Thursday, July 4, 2019

Independencia

Happy Independence Day to all of the faithful readers who call the United States their homeland. For those of you who live in the United States while trying to follow Jesus Christ, I wish you grace and good luck as you strive to bring about a conversion of our country to a way of life centered more in the reign of God than in the reign of Caesar. Let us consider anew how to renounce our power, our possessions, our prestige, and our pride so that the poor may truly be blessed. I write these words with a nod to our dear departed Capuchin Fr. Michael Crosby, a true “patriot” of the reign of God and one of the finest religious brothers in Jesus and Francis I ever had the privilege to know. I am re-reading his book Spirituality of the Beatitudes: Matthew’s Challenge for First World Christians, and it both grounds me and challenges me … dares me, even, to be the friar and disciple people think that I am. 

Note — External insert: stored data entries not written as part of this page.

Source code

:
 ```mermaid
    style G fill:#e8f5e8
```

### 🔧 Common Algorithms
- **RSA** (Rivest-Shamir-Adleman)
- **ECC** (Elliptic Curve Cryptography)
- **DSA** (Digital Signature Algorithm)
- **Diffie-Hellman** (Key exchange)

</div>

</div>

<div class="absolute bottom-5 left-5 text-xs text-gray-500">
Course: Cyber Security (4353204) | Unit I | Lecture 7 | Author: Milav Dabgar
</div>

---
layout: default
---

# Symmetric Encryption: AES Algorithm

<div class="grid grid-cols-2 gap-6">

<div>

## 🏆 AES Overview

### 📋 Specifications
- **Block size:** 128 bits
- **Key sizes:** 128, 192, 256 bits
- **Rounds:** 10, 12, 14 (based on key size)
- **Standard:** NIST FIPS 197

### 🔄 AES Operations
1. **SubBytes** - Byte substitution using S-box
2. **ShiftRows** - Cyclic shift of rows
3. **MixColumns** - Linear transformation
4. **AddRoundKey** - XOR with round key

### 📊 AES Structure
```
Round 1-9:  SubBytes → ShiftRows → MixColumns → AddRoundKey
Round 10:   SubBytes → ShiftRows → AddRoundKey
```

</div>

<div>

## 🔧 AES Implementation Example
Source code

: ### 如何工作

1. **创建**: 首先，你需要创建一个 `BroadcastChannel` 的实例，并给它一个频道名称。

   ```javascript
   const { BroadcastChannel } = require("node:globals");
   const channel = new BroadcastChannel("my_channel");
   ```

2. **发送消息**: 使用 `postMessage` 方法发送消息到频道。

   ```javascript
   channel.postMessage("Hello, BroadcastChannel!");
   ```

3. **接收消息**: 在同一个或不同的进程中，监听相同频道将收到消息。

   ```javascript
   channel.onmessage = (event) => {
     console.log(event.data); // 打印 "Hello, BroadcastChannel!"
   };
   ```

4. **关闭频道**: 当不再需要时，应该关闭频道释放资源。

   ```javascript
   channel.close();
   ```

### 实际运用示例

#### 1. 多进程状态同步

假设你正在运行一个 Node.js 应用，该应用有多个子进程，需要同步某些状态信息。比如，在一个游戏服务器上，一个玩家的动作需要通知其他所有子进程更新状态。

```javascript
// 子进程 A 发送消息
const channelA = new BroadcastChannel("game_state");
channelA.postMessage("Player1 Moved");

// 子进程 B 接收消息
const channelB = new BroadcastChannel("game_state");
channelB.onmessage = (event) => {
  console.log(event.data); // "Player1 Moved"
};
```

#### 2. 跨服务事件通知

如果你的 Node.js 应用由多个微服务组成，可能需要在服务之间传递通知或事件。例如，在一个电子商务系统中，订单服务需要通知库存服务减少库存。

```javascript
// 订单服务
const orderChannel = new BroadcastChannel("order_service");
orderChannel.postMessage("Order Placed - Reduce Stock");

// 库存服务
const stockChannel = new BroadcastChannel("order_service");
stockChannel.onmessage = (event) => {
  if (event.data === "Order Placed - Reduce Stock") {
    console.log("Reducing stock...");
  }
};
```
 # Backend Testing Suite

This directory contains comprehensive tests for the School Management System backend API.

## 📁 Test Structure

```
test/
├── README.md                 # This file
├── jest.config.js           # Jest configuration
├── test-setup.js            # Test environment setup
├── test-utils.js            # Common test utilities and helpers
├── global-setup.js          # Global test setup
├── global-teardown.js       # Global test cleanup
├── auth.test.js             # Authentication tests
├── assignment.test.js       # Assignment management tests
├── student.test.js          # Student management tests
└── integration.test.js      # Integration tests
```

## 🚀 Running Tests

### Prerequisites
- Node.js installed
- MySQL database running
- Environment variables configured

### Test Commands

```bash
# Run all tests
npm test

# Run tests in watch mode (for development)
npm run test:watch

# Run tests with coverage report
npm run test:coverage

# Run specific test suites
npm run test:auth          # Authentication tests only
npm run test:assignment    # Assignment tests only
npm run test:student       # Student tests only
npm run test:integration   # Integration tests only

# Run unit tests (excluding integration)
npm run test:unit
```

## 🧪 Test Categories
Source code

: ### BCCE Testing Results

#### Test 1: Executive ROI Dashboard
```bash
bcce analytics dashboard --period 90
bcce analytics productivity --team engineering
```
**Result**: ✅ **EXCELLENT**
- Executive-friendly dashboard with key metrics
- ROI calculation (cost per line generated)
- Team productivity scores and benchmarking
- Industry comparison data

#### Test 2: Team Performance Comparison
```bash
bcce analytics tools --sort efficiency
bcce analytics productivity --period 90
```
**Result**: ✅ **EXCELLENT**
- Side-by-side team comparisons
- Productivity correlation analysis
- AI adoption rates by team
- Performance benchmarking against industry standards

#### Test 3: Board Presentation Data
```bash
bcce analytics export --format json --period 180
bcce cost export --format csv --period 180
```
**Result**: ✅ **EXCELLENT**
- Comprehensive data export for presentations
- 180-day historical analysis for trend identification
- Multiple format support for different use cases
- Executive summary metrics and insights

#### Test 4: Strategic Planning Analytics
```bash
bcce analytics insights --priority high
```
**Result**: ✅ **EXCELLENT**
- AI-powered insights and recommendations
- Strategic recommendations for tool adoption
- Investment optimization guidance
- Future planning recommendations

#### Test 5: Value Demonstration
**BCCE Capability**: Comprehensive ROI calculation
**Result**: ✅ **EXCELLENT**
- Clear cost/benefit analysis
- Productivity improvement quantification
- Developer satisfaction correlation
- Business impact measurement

But I have not felt too daring lately. Physically, I do not feel up to anything daring at this moment. All through Wednesday afternoon and evening and night I had chills in the body and general weakness, plus a bowel malfunction or two. And I had a terrible, terrible night of sleeplessness. I went to bed at nine o’clock and slept soundly until about midnight. Then for the next six and a half hours I lay half-awake, half-asleep, not knowing whether I was dreaming or not. But the dreams, whenever they came and however long they stayed, were weird and repetitive and thoroughly unpleasant. I rose at six-thirty feeling stiff and sore. And when I got to Maryknoll I realized how unrested I was. Oh, how long this morning was! It felt like the night was still with me. Classes felt interminable. If I thought I felt empty and brain-tired yesterday, that was nothing compared to today. Never have I been more listless in classes than I was today. No fight at all in me. 

Was it a 24-hour virus? The eclipse? The new moon? All of these things? None of them? I don’t know. I just want my energy back. I just want the fighting spirit to return to me. I want the strength to love those God sends me to love. Maybe my body is telling me it wants to go “home” to a place where it wants to resume the holy struggle. But after nearly five months in Bolivia, it does not want to struggle here anymore. Well, my soul shall overrule my body for a little while longer, about five fat weeks longer. No, body; we shall remain here until the end, like it or not. After all, someone has to remain to taunt and tease Carmelo!

All right. Off to an early evening meal, adoration of the Blessed Sacrament, Eucharist, and to try one of the apple pies Brother Scott is baking for the brothers.